Tearing at the entangling wires and cables, Dad somehow connected with a live current and toasted himself in several ways simultaneously. Intently focused on their X-Box (Call of Duty Black Ops, if you must know) on the other side of the room, Boys 1 and 2 noticed none of this until, alas, it was considerably too late. Such is the fate awaiting many Britons as the dreaded 25 December approaches.

A shocking press release from Thirst4lawyers revealed this week that “Almost 20 percent of Brits will injure themselves cooking Christmas dinner” by which Bankstone News assumes they mean Christmas lunch. But 20%. That’s a lot. That’s one in five, isn’t it? Scary. The other four top five yuletide mishaps are tree ornament lacerations, falls from ladders, tripping over cables and (or?) fairly lights and decorations and burns from candles.

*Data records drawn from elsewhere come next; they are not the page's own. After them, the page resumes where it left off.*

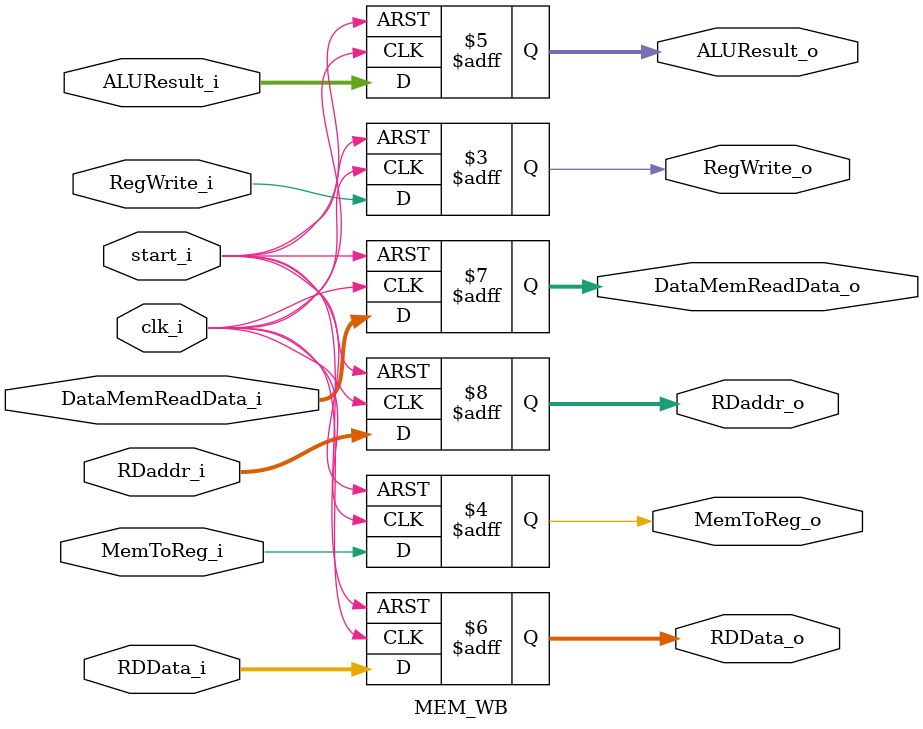
<source format=v>
`timescale 1ns/10ps
module MEM_WB(
	clk_i,
	start_i,
	ALUResult_i,
	RDData_i,
	RDaddr_i,
	RegWrite_i,
	MemToReg_i,
	DataMemReadData_i,
	ALUResult_o,
	RDData_o,
	RDaddr_o,
	RegWrite_o,
	MemToReg_o,
	DataMemReadData_o
);

input	clk_i, RegWrite_i, MemToReg_i, start_i;
input	[31:0]	ALUResult_i, RDData_i, DataMemReadData_i;
input	[4:0]	RDaddr_i;

output	 RegWrite_o, MemToReg_o;
output	[31:0]	ALUResult_o, RDData_o, DataMemReadData_o;

reg	 RegWrite_o, MemToReg_o;
reg	[31:0]	ALUResult_o, RDData_o, DataMemReadData_o;
output reg	[4:0]	RDaddr_o;

always@(posedge clk_i or negedge start_i) begin
	if(~start_i) begin
		ALUResult_o <= 0;
		RDData_o <= 0;
		RDaddr_o <= 0;
		RegWrite_o <= 0;
		MemToReg_o <= 0;
		DataMemReadData_o<=0;
	end
	else begin
		ALUResult_o <= ALUResult_i;
		RDData_o <= RDData_i;
		RDaddr_o <= RDaddr_i;
		RegWrite_o <= RegWrite_i;
		MemToReg_o <= MemToReg_i;
		DataMemReadData_o <= DataMemReadData_i;
	end
end

endmodule







</source>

“The week’s [sic] leading up to Christmas can be quite fraught,” says Chris Rodgrasp of Thirst4lawyers, “however it’s important that we don’t get too carried away. Cooking the Christmas dinner is one of the biggest jobs we undertake” and “always ensure that fairy lights come with the required safety mark and keep out of reach of children.

London is the most dangerous place for Christmas accidents, Thirst4Layers’ survey found, and Norwich is the safest. The recent national census found that Norwich is also the most godless city in the country. Can this be coincidence? Answers up the chimney on a burning sheet of Garfield-embellished junior personal stationary, please.